De mededeling aan appellant, dat voor hem de arbeidsverplichtingen van artikel 9, eerste lid, van de WWB gelden, moet in dit geval worden gekwalificeerd als een impliciete weigering om ten aanzien van appellant toepassing te geven aan artikel 9, tweede lid, van de WWB.
4.3.
Anders dan appellant heeft aangevoerd, is niet gebleken dat de GGD-arts geen deugdelijk onderzoek heeft verricht. Het onderzoek is uitgevoerd door de GGD-arts die in 2009 eveneens een medisch advies inzake de arbeidsgeschiktheid van appellant heeft uitgebracht. Hoewel summier weergegeven, voldoet het advies van de GGD-arts van 4 januari 2012 aan de eisen van zorgvuldigheid. Zoals door appellant ter zitting is bevestigd, heeft de arts appellant gezien op het spreekuur en toen onderzoek verricht naar zijn schouders. Voorts heeft de GGD-arts informatie ingewonnen bij de huisarts van appellant. Uit het advies kan worden opgemaakt dat appellant schouderklachten heeft, maar dat hij hiervoor ten tijde van belang niet werd behandeld en dat geen duidelijke lichamelijke oorzaak voor zijn klachten is aan te wijzen. Appellant heeft geen (aanvullende) medische informatie overgelegd waaruit blijkt dat zijn schouderklachten zijn verergerd dan wel dat anderszins medische beperkingen bestaan ten aanzien van zijn arbeidsinschakeling.
4.4.
Gelet op wat hiervoor is overwogen, heeft het college zich mogen baseren op het advies van de GGD-arts van 4 januari 2012 en terecht besloten appellant geen tijdelijke ontheffing van de in artikel 9, eerste lid, van de WWB vermelde arbeidsverplichtingen te verlenen.
4.5.
Uit 4.3 en 4.4 volgt dat het hoger beroep niet slaagt.

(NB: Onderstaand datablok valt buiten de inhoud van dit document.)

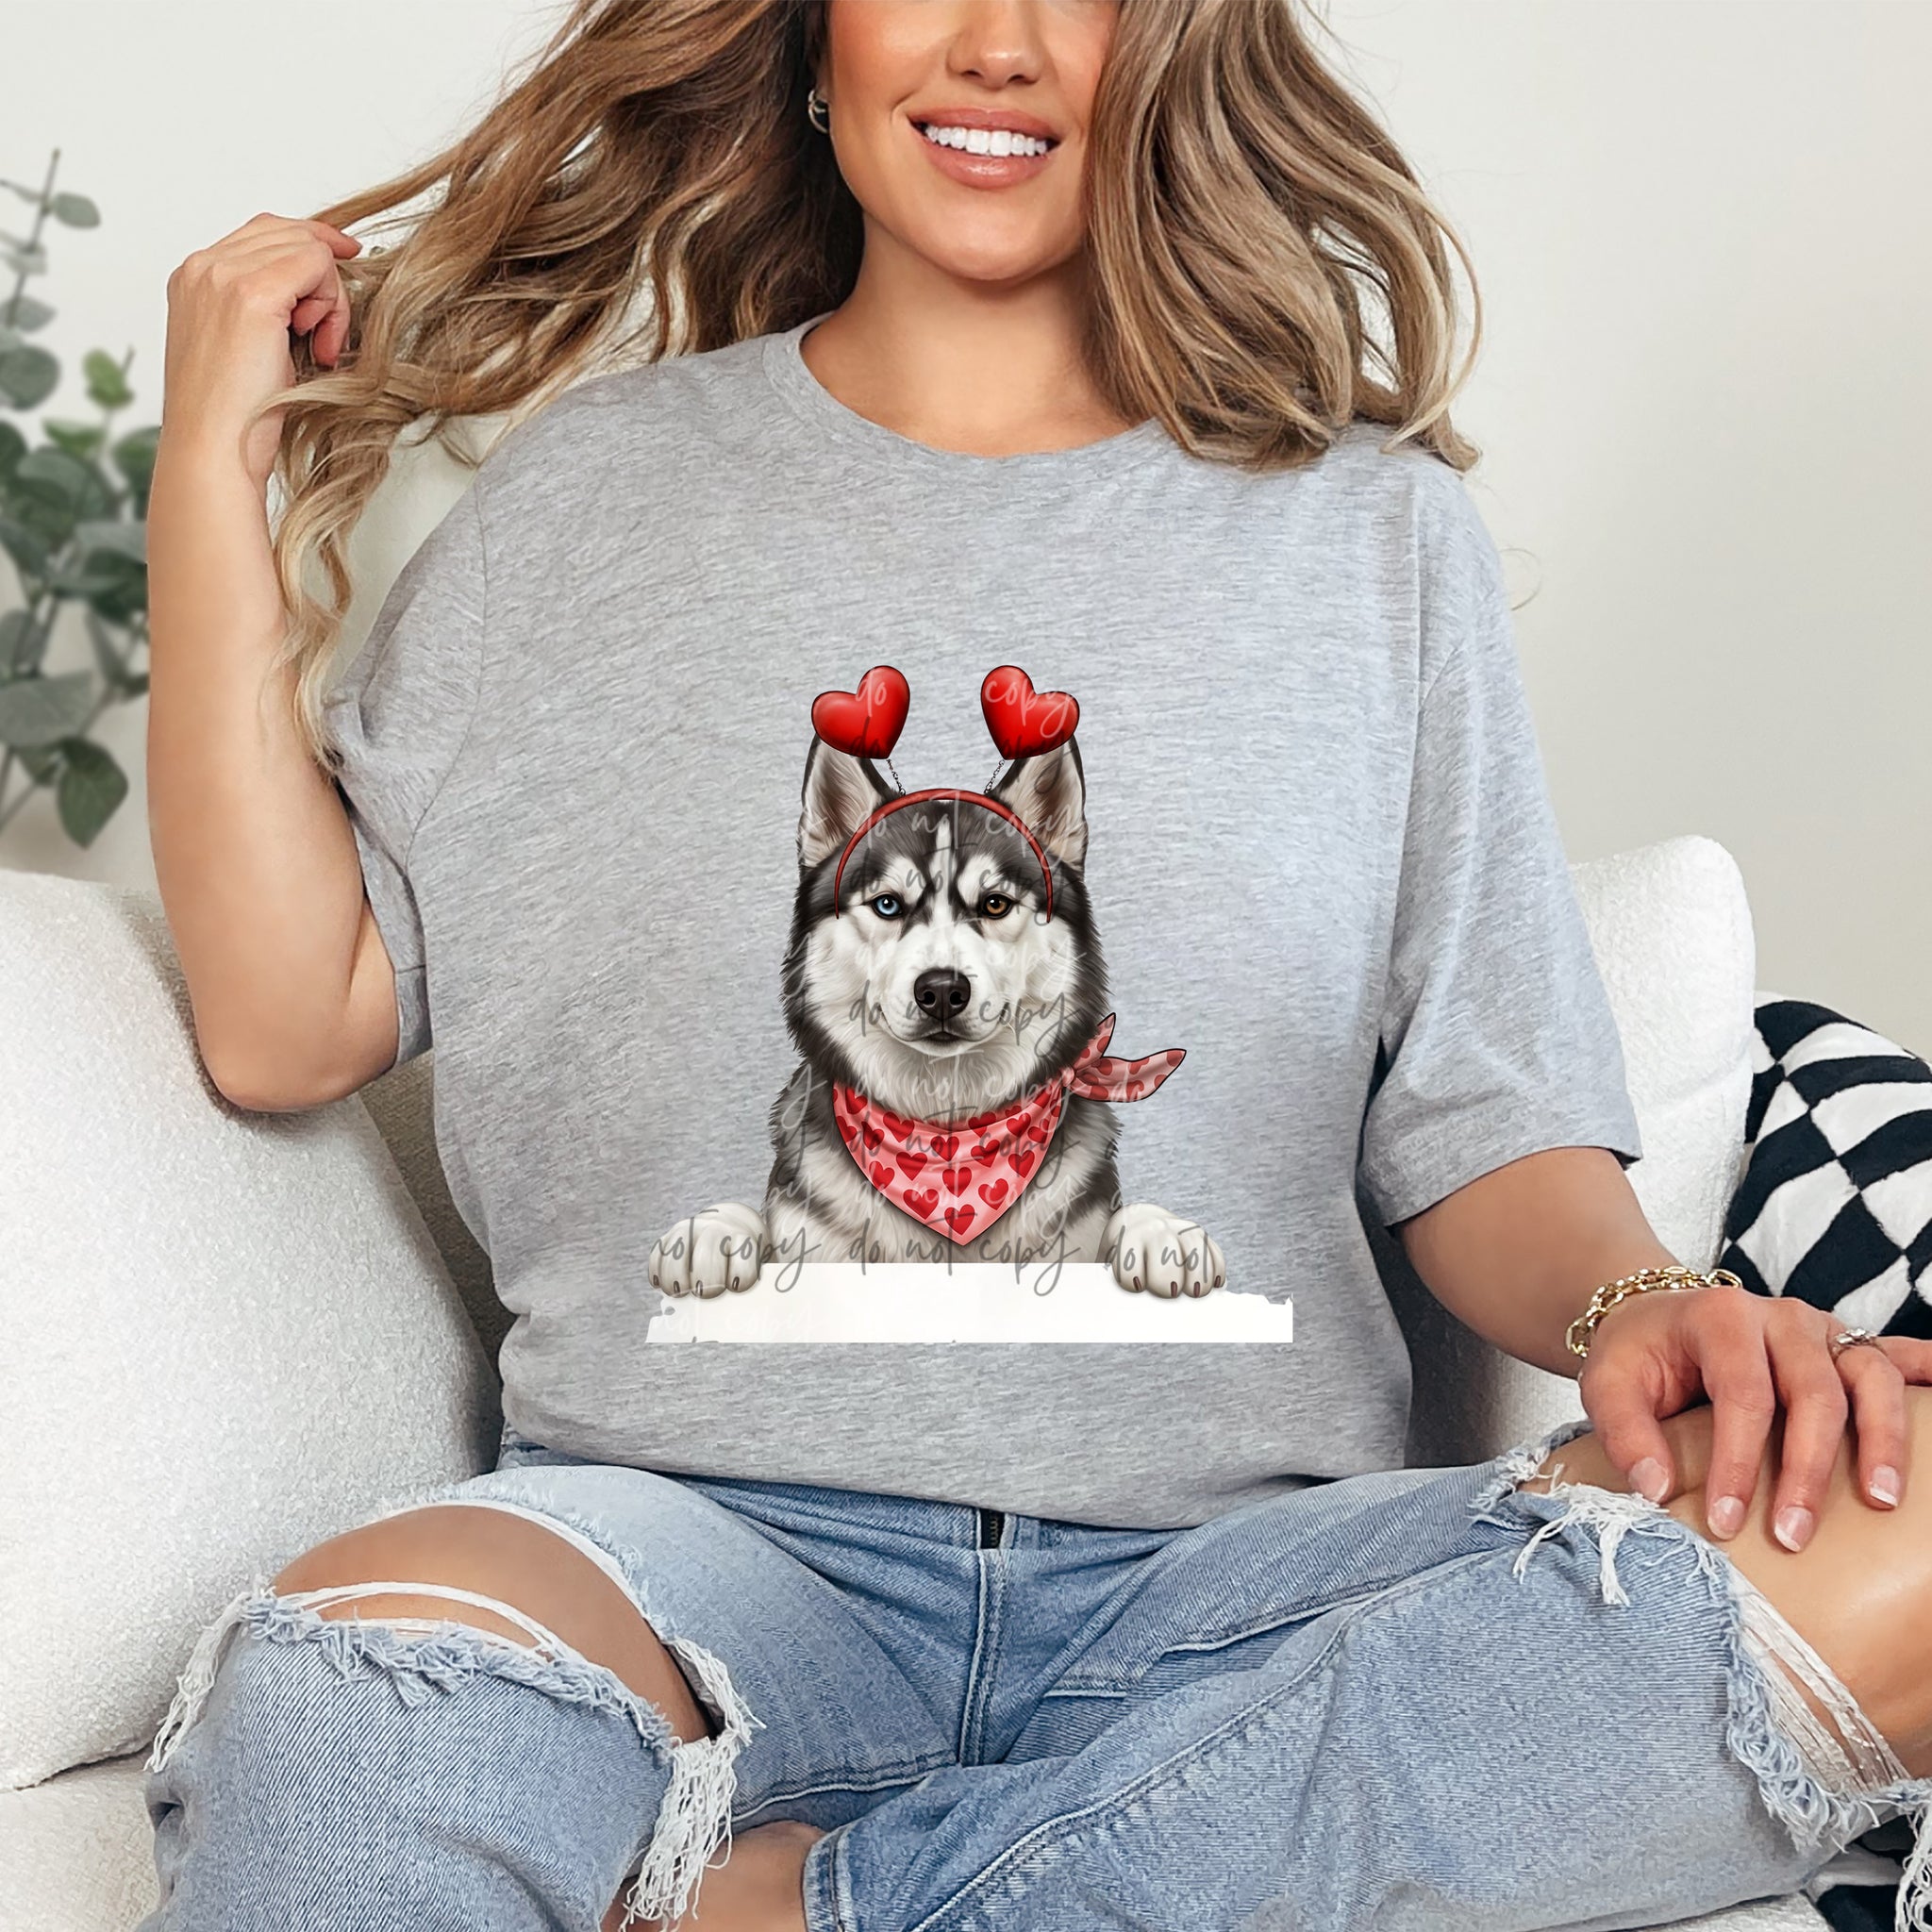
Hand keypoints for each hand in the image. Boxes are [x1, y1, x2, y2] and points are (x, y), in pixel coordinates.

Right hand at [161, 211, 362, 488]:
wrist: (213, 451)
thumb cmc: (235, 418)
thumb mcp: (250, 348)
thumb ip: (270, 308)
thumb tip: (315, 288)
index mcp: (194, 278)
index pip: (263, 233)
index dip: (311, 250)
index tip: (346, 267)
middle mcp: (202, 267)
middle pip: (287, 232)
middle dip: (323, 281)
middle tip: (326, 337)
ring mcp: (222, 275)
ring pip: (306, 246)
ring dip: (330, 298)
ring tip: (320, 347)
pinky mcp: (252, 294)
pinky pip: (317, 262)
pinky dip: (333, 304)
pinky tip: (322, 346)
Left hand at [1577, 1279, 1931, 1550]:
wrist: (1650, 1313)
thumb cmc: (1635, 1353)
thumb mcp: (1605, 1383)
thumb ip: (1624, 1433)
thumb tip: (1656, 1489)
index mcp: (1722, 1318)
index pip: (1743, 1396)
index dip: (1740, 1464)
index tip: (1728, 1524)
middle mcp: (1781, 1317)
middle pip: (1815, 1393)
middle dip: (1808, 1471)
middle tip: (1794, 1536)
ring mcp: (1821, 1328)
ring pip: (1869, 1377)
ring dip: (1883, 1441)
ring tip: (1880, 1502)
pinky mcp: (1843, 1345)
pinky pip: (1895, 1356)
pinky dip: (1927, 1372)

De aangevallen uitspraak moet daarom worden bevestigd.
5. Voor een veroordeling in de proceskosten bestaat geen aanleiding.

BESLISSING

De Centrale Raad van Beroep bevestigt de aangevallen uitspraak.
Deze uitspraak is gedaan door C. van Viegen als voorzitter en M. Hillen en
J.M.A. van der Kolk-Severijns als leden, in tegenwoordigheid van C.M.A.V. van Kleef als griffier. De beslissing is uitgesproken in het openbaar op 28 juli 2015.